--- Extracted records ---
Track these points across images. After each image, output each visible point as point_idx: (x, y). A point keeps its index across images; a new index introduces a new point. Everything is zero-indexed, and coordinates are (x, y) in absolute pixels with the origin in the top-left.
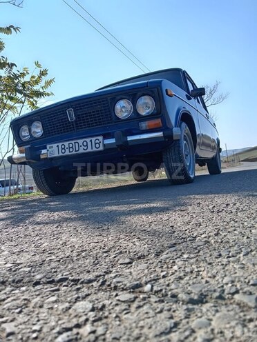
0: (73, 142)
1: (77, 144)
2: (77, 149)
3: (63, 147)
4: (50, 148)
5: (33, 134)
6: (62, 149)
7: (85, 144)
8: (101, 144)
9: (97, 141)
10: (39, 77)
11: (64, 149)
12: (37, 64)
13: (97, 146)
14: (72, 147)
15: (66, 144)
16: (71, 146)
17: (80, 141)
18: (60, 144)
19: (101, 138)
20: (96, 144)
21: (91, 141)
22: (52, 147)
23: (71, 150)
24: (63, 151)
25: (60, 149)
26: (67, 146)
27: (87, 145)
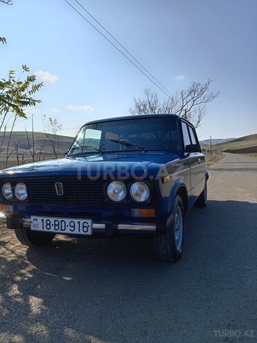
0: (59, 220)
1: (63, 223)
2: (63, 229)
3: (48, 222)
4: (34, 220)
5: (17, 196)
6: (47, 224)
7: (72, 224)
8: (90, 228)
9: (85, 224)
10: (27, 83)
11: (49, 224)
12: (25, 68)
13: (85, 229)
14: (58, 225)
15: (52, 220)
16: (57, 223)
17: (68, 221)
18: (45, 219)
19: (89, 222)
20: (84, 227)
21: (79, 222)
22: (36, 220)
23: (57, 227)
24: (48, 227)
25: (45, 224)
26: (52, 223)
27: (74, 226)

--- Work to complete ---
Copy out every line of the records above word for word, but leave out the pictures.

--- Result below ---
Track these points across images. After each image, output each visible point as point_idx: (x, y). A point keeps its index across images; a new index introduces a new point. Everything is zero-indexed, and coordinates are (x, y) in absolute pixels with the origin in the top-left.
0: (73, 142)
1: (77, 144)
2: (77, 149)
3: (63, 147)
4: (50, 148)
5: (33, 134)
6: (62, 149)
7: (85, 144)
8: (101, 144)
9: (97, 141)
10: (39, 77)
11: (64, 149)
12: (37, 64)
13: (97, 146)
14: (72, 147)
15: (66, 144)
16: (71, 146)
17: (80, 141)
18: (60, 144)
19: (101, 138)
20: (96, 144)
21: (91, 141)
22: (52, 147)
23: (71, 150)
24: (63, 151)
25: (60, 149)
26: (67, 146)
27: (87, 145)
0: (59, 220)
1: (63, 223)
2: (63, 229)
3: (48, 222)
4: (34, 220)
5: (17, 196)
6: (47, 224)
7: (72, 224)
8: (90, 228)
9: (85, 224)
10: (27, 83)
11: (49, 224)
12: (25, 68)
13: (85, 229)
14: (58, 225)
15: (52, 220)
16: (57, 223)
17: (68, 221)
18: (45, 219)
19: (89, 222)
20: (84, 227)
21: (79, 222)
22: (36, 220)
23: (57, 227)
24: (48, 227)
25: (45, 224)
26: (52, 223)
27: (74, 226)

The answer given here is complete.